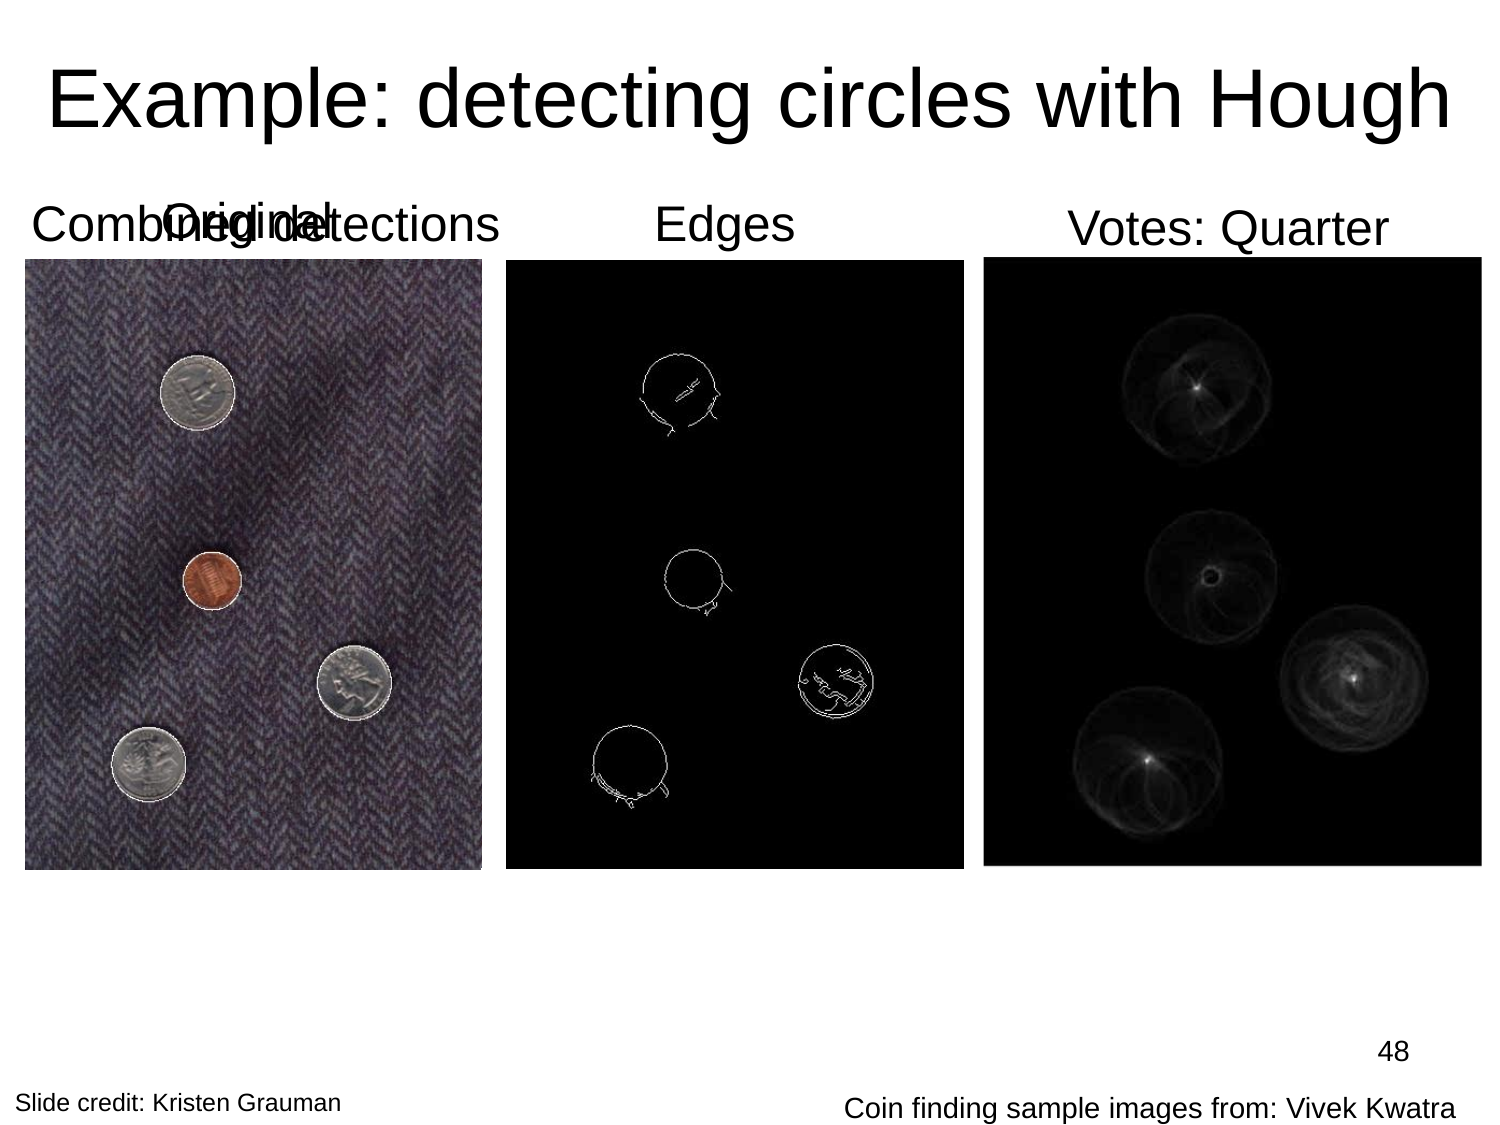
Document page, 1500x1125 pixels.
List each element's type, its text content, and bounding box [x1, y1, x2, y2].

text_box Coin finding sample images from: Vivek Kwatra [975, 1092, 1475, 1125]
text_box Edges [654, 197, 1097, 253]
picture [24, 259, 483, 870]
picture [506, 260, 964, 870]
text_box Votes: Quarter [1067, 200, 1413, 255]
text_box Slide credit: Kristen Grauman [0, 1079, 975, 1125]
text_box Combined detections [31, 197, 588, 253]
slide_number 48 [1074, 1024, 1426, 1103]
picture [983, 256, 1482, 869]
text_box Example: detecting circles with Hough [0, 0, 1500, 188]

....

Repeat the entries exactly and keep the pictures out of the copy.

Document page, 1500x1125 pixels.
List each element's type, its text content, and bounding box [x1, y1, x2, y2].

text_box Coin finding sample images from: Vivek Kwatra [975, 1092, 1475, 1125]
text_box Edges [654, 197, 1097, 253]
picture [24, 259, 483, 870]
picture [506, 260, 964, 870]
text_box Votes: Quarter [1067, 200, 1413, 255]
text_box Slide credit: Kristen Grauman [0, 1079, 975, 1125]
text_box Combined detections [31, 197, 588, 253]
slide_number 48 [1074, 1024, 1426, 1103]
picture [983, 256, 1482, 869]
text_box Example: detecting circles with Hough [0, 0, 1500, 188]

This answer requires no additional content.